TASK TO CARRY OUT.
Using the string "dance" as the key, pull each matching line out of the records below.

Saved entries
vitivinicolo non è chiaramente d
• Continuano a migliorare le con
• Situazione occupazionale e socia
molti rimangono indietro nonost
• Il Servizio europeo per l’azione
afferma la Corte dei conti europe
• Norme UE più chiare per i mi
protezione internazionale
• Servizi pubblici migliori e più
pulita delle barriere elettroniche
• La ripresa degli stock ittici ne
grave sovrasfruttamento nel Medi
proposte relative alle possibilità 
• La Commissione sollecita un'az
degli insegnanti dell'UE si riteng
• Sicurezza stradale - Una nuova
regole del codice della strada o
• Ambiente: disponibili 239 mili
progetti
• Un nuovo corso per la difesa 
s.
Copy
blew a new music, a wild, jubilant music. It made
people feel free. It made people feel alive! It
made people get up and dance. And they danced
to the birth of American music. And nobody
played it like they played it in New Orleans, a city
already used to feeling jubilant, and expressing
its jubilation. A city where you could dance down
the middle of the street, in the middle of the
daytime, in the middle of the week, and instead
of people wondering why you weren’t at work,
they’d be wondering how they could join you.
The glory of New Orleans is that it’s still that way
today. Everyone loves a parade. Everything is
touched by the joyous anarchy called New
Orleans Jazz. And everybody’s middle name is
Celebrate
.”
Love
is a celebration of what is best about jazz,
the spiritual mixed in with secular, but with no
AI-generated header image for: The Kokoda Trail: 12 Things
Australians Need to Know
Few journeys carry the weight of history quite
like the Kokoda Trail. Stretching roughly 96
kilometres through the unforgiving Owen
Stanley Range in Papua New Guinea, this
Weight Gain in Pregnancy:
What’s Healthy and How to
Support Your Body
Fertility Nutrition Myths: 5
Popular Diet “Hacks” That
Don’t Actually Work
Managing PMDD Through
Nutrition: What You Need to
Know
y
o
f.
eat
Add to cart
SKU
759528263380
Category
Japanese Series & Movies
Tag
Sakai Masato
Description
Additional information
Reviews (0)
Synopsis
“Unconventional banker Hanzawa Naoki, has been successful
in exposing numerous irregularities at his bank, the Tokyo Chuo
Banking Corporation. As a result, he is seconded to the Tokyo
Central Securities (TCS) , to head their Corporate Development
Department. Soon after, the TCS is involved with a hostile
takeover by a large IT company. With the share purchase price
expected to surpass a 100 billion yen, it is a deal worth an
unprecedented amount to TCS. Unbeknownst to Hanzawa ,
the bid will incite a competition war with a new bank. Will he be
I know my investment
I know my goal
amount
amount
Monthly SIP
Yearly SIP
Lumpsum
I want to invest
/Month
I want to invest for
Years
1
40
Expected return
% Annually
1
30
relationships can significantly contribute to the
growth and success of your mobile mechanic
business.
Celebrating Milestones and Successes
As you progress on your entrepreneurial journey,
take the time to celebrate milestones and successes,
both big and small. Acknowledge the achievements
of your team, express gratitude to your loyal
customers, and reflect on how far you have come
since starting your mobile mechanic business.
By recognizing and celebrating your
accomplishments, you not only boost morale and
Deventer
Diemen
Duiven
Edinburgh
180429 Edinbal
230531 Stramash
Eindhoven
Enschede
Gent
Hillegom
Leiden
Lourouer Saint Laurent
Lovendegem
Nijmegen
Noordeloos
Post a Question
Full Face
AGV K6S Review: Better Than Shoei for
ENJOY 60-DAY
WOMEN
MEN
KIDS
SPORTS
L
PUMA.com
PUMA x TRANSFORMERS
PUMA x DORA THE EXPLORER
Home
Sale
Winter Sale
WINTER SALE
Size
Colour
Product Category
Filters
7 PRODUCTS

TASK ANSWER.
made people get up and dance. And they danced
its jubilation. A city where you could dance down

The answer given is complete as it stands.